Let \(X\) be the first digit of a randomly selected number. \(X \sim Benfords()\) if

\[P(X = x) = \log_{10}\left(1 + 1/x \right)\]

2009 Iran Election

2009 Iran Election


  • Ongoing public sentiment that previous election was fraudulent
  • The highest voter turnout in Iran’s history

Leading candidates

  • Mahmoud Ahmadinejad: Leader of conservatives and incumbent president.
  • Mir-Hossein Mousavi: Reformist and former prime minister. Seeking rapid political evolution.


Ahmadinejad won the election with 62.6% of the votes cast, while Mousavi received 33.75% of the votes cast.
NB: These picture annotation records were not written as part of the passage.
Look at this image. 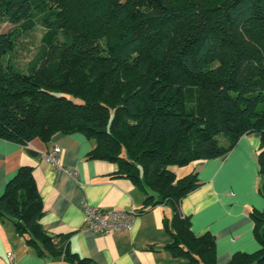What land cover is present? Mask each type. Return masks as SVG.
Masks as SVG:
<instances>
[{"label":"trees","instance_id":"1","mask_svg":"<svg viewBox=\"0 0 264 264\" xmlns=\"http://www.w3.org/2000/svg\"><path fill=\"white\" fill-rule=\"evenodd\" d=\"M43 45L24 71L13 62L21 32L36 20ZM0 138L44 141L82 132L88 158L117 164L145 193V205L175 209L166 244L188 264H216L213 234L196 235L181 200L201 183L169 165L226 155L261 136L264 195V0H0ZM32 166L0 195V214L40 253L95 264L72 252L67 234H49ZM262 243L227 264H264V211H253Z\"/></svg>","mask_w":264,"mask_h":264},{"label":"crops","instance_id":"2","mask_svg":"<svg viewBox=\"0 0 264 264\" xmlns=\"http://www.w3.org/2000/svg\"><path fill=\"white\" fill-rule=\"evenodd\" d=\"M55 145L61 148L64 166L76 170V176L56 170L43 157ZM94 146L95 141L82 132H57L48 141L0 138V195L21 166H32L43 200L40 222L49 234L70 235L72 252L95 264H188L187 258L165 248L171 241L165 225L175 213L173 205L145 210L149 207L145 191L130 178L114 176L117 164L87 157ZM261 146L260 133L252 132L226 155L189 164V173L196 171L201 184L181 200L179 209L190 218L196 235H214L216 264H227L237 252L253 253L262 247L252 216L253 211H264L259 190ZM85 204L105 210L134 209L132 228L109 235L88 229ZM9 251L15 256L13 264H71L63 256L40 253L18 234L11 218L0 214V264H8Z\"/></svg>","mask_w":264,"mask_h":264},{"label":"built area","instance_id":"3","mask_svg":"<svg viewBox=\"0 0 264 264\" xmlns=\"http://www.w3.org/2000/svg\"><path fill=\"white\" fill-rule=\"evenodd\" d=\"M61 148L55 145L53 149L43 154V157L48 160L56 170H65L72 176L77 175V171L64 166L61 158ZM85 226L93 231L109 235L118 230H129L132 228L133 220L136 216L134 209H113L105 210L99 206H91L85 204ZM15 259L14 253H7L8 264H13Z\"/></svg>","mask_w":264,"mask_h":264},{"label":"rangeland","instance_id":"4","mask_svg":"<svg viewBox=\"0 0 264 264\" xmlns=\"http://www.w3.org/2000/svg\"><path fill=\"white\" fill-rule=\"evenodd\" d=\"M15 27L14 24L3 20L0 22V32L11 30ZM47 28L41 23L40 19L36 20V24L27 32H21L18 37L17 51L13 53V63L26 71L29 63L36 57L43 45V36ZM191 165L178 166L175 164L169 165V168L178 174V177H183L191 171Z\"/></svg>","mask_w":264,"mask_h":264}]
</instances>
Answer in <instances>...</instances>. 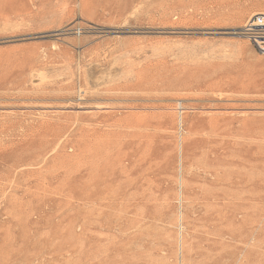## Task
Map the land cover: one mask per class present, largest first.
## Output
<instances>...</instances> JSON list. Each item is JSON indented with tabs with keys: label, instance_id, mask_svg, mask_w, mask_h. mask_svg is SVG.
I'll list each match as a JSON object with an SVG mask.
<instances>
[{
	"label": "rangeland",
	"instance_id": "1",
	"mask_svg": "<svg viewBox=\"0 0 264 264\" xmlns=\"http://www.w3.org/2000/svg\"><path fill=\"white\" fill-rule=\"evenodd\" d=\"M255 12L0 0V264H264Z\"/></svg>",
	"mask_w": 264,
	"mask_h": 264
},
{
	"label": "built area",
	"instance_id": "2",
	"mask_svg": "<svg viewBox=\"0 0 264 264\" xmlns=\"http://www.w3.org/2000/svg\"><path fill=\"white\" fill-rule=\"evenodd\" d=\"M242 35L260 54H264V14L251 15L240 29Z\"/></svg>",
	"mask_w": 264,
	"mask_h": 264
},
{
	"label": "bare ground",
	"instance_id": "3",
	"mask_svg": "<svg viewBox=\"0 0 264 264\" xmlns=\"http://www.w3.org/2000/svg\"><path fill=\"white\" fill-rule=\"evenodd\" d=\"M254 14H264V12H255V13H253V15ZM41 76V75H40Z\"/></svg>",
	"mask_w": 264,
	"mask_h": 264
}]
</instances>
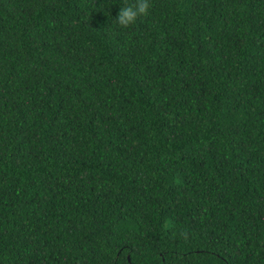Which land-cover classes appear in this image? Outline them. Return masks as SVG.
<instances>
[{
  "label": "trees",
  "instance_id": "1",
  "mask_svg": "<svg viewBox=\"0 0 264 264\" xmlns=\"http://www.w3.org/2000/svg\"><path fill=\"white\" fill-rule=\"evenodd\" d=\"M0 0V264H264V0Z\"/></svg>",
  "mask_w": 264,
  "mask_h": 264
},
{
  "label": "clouds",
  "instance_id": "2",
  "mask_svg": "<svg viewBox=\"0 0 264 264\" xmlns=\"http://www.w3.org/2000/svg\"><path fill=\"white\" fill-rule=\"evenodd\" d=\"M150 0H122L116 13L115 23L123 28L133 26L138 18L149 12Z\"/></svg>",
  "mask_w": 264,
  "mask_h": 264
}]
</instances>
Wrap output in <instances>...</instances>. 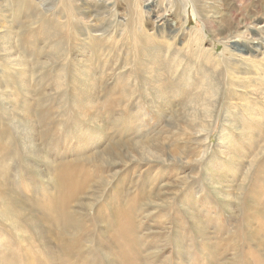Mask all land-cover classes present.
I'll return each mask as SVG.
<instances>
[{
    "label": "rangeland",
    "instance_id": "rangeland-1",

Post-election controversies and unrest

  • Allegations of fraud
  • Public protests and unrests
  • The green wave movement, led by Mousavi, against the allegedly fraudulent election and Ahmadinejad’s regime

Was the election fraudulent?

Benfords Law and Elections

Fraud detection using Benford’s Law

Common Theory

In a normally occurring, fair, election, the first digit of the vote counts county-by-county should follow Benford’s Law. If they do not, that might suggest that vote counts have been manually altered.

. . .

This theory brought to bear to determine whether the 2009 presidential election in Iran showed irregularities1.





US Elections Data


Statisticians, scientists, and engineers work on projects that include code, data, figures, and texts. For large-scale or long-run projects, we need a system to track and share everything.

What is Github

  • A repository is like an online folder containing code, data, figures, presentations, papers, etc.
  • A public repository allow everyone to access and download its content.

. . .


  • The stat20data package has its code and data stored on GitHub here
  • The OpenElections project

The OpenElections Project

  • Tracks official election results in every state of the US.
  • Shares the data via GitHub.
  • Can download data as CSV files.

Access OpenElections data

Data from GitHub or other websites can be loaded into R like this:

data_frame <- read_csv("web link to raw data")

So where to find the link to the raw data?